Viele der frühen Nutzer von OpenAI sind Freunde und Verwandte von Mitarbeitern. Um Zugang zu erhalten, muss man sich auf eine Warteliste setzen lassen und angeben, ob man ein professioneller Künstler, Entwickler, akademischer Forscher, Journalist oder Online-Ersteller ist.

„Wir arbeiten hart daran, den Zugang zu beschleunigen, aber es wird wahrscheinlich einige Zeit dauern, bis wir alle erreicht haben. Bis zum 15. Juni haben wir 10.217 Personen eingeladen, DALL-E auszuprobieren“, schrieb Joanne Jang von OpenAI auf einer Hilfeseite auf der Website des Unternehmens.

Ein System, das öffentlich verfügbar ist, ist DALL-E Mini. Es basiert auf Open-Source-Code eines lose organisierten Entwicklerteams und ist oft überlastet. Versuche, es zu benutzen, können mit einem Dialogfeld begrüßt werden, das besagt: „Zu viel Verkehr, bitte versuchen Sie es noch einmal.“

Das erinnert ein wenig an Googles Gmail-Dienst, der 2004 mit unbegrenztem E-Mail-Speicherplatz lockte. Die ersten Nutzer konnten sich zunächst nur auf Einladung anmelden, während Millionen warten mussten. Heute ist Google Mail einer der beliebtesten E-Mail-Dienste der Welt.

Das Erstellen von Bildern aus Text wird vielleicht nie so allgegenwärtig sein wie E-Mail. Aber die Technologie hat auf jeden Fall Konjunktur, und ein Teil ihres Reizes liegt in der Exklusivität.

Das private Forschungslabor Midjourney verlangt von seinen Nutzern, dass sie ein Formular ausfüllen, wenn sie mit seinem Bilderzeugungs-Bot in einem Kanal der Chat-App Discord experimentieren wollen. Nur eine ausgewählte Gruppe von Personen nutzt Imagen und postet Bilder damit.

Die Text-zu-Bild-Dienste sind hochentwickelt. Sie erkennen die wichtigsten Teile der Eingabeaufforderungen eines Nutzers und erraten dann, wie diese Begriffe am besten illustriert werden können. Google hat sein Imagen-Modell mit Hunderten seiner hauseigenen KI-Chips auf 460 Millionen internen Bild-Text-Paaren und zusätzlich auf externen Daten trainiert.

Die Schnittstellen sind einfach.

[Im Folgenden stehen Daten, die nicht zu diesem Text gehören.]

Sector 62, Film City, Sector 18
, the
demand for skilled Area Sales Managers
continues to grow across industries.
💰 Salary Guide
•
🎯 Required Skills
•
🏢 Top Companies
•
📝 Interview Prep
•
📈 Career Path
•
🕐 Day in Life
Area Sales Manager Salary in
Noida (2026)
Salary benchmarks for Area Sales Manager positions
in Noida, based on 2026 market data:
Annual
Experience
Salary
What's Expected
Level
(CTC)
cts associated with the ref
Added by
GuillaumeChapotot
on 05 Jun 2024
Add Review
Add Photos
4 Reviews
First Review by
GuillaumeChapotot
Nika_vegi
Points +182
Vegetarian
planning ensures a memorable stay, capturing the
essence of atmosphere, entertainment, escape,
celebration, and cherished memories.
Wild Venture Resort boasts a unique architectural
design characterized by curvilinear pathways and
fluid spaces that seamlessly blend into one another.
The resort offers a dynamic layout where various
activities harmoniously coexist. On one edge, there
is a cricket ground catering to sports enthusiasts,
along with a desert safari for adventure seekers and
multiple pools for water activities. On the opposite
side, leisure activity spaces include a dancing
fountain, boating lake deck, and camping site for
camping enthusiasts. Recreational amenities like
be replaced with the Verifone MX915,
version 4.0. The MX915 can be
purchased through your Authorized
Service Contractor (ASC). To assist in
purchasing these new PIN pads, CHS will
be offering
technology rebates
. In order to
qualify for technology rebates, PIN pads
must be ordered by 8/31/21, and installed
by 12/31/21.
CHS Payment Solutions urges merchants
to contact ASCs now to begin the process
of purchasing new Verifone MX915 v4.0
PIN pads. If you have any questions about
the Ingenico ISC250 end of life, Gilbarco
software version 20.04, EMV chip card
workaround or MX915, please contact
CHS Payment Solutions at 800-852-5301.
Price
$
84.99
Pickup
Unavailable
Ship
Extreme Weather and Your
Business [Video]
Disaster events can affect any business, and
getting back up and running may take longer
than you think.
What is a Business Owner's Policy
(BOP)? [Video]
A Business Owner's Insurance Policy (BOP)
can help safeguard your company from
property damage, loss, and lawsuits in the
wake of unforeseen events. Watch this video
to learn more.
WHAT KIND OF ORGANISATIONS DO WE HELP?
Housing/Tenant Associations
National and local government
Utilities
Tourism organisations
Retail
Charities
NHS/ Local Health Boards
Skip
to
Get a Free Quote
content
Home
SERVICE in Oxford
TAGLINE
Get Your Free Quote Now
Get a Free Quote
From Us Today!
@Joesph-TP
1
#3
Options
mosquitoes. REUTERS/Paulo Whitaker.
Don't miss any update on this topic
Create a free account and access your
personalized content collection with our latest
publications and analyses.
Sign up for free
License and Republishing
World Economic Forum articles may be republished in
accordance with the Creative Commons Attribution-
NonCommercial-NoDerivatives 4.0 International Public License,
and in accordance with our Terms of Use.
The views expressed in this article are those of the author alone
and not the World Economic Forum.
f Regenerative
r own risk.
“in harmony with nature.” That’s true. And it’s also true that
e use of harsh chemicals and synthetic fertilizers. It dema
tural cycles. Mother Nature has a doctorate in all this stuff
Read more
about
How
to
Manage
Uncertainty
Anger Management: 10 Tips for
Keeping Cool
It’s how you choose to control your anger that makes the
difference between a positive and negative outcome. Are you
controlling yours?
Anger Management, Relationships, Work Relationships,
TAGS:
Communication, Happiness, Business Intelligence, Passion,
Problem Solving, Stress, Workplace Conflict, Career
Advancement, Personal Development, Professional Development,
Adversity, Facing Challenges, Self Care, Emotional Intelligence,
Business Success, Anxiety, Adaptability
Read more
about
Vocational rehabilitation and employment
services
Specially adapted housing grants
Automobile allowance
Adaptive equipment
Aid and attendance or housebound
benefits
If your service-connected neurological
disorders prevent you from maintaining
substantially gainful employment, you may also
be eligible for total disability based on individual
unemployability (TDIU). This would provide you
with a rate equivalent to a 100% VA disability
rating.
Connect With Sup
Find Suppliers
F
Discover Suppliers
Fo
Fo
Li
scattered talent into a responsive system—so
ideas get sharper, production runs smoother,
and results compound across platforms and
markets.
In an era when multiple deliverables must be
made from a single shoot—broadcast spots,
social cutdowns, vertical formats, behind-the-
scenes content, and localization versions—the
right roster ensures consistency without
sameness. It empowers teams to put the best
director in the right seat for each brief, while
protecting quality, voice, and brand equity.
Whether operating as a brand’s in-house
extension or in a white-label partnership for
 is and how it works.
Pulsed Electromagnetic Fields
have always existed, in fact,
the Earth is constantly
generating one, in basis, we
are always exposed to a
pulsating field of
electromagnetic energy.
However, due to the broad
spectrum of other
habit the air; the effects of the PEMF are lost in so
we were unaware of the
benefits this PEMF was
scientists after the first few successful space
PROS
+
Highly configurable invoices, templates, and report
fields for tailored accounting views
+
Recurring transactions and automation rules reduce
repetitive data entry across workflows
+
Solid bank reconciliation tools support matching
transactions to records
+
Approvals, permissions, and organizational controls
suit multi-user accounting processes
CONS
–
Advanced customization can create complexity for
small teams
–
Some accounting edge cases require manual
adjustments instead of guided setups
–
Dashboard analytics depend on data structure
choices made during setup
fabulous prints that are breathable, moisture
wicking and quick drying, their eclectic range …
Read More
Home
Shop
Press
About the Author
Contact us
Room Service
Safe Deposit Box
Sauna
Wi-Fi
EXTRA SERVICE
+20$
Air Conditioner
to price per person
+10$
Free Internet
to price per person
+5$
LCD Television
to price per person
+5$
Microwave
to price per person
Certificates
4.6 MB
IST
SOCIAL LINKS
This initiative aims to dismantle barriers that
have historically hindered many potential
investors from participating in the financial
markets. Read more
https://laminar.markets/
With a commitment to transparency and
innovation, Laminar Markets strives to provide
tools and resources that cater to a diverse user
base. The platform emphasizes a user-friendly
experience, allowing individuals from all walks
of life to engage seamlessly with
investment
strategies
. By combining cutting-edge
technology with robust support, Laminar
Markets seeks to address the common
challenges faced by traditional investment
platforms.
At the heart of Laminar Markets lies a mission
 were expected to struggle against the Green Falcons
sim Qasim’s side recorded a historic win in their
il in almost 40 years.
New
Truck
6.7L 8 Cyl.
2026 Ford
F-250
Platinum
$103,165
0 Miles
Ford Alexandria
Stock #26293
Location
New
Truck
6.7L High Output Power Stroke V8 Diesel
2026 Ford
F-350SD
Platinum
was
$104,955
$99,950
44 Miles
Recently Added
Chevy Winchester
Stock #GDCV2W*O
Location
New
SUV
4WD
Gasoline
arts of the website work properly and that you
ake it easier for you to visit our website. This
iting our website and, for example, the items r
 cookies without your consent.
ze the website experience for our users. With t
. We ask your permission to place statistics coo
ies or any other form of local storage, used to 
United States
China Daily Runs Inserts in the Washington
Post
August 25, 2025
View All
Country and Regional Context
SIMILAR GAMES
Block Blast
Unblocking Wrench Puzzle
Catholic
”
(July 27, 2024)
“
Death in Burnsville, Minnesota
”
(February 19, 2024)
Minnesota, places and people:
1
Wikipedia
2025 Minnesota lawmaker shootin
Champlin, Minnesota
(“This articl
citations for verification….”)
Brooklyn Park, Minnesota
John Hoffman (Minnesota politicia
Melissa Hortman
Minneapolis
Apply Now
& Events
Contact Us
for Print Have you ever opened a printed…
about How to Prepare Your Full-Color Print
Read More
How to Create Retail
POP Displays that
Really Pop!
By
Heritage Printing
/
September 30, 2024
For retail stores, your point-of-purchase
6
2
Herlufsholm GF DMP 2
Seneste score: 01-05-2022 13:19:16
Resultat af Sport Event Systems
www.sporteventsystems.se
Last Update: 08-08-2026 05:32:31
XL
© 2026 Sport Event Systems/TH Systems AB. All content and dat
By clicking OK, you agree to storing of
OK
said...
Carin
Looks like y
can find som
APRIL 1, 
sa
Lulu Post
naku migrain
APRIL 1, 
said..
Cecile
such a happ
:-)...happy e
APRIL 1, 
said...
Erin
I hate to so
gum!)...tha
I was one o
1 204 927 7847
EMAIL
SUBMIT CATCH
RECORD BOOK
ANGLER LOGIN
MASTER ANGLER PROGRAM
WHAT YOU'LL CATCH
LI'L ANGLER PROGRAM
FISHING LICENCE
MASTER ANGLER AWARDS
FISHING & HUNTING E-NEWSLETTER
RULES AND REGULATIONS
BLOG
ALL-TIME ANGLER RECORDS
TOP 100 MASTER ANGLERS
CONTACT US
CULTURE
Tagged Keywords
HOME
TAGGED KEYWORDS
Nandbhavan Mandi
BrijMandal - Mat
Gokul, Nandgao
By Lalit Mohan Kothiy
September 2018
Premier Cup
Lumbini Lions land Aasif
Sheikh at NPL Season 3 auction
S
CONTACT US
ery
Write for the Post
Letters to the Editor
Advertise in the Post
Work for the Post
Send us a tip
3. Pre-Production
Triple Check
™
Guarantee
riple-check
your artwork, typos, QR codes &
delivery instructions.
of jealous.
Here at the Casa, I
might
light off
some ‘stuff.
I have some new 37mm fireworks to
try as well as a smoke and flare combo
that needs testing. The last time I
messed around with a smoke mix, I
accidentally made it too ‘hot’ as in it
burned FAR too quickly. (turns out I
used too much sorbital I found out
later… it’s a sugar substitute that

In der Regel gibt es ein Textfeld, eine Schaltfläche zum Starten des Generierungsprozesses und darunter einen Bereich zur Anzeige von Bildern. Um die Quelle anzugeben, fügen Google und OpenAI Wasserzeichen in der unteren rechten Ecke der Bilder von DALL-E 2 und Imagen ein.

Die Unternehmen und Gruppen, die die Software entwickeln, sind zu Recht besorgt darüber, dass alle auf einmal die Tore stürmen. Die Bearbeitung von Webanfragen zur Ausführung von Abfragen mit diesen KI-Modellen kann teuer werden. Noch wichtiger ist, dass die Modelle nicht perfekt sind und nicht immer Ergebnisse liefern, die die Welt genau wiedergeben.

Die Ingenieure trainierten die Modelle anhand umfangreicher Sammlungen von Wörtern und Bildern aus dem Internet, darunter auch Fotos, die Menschen auf Flickr gepostet haben.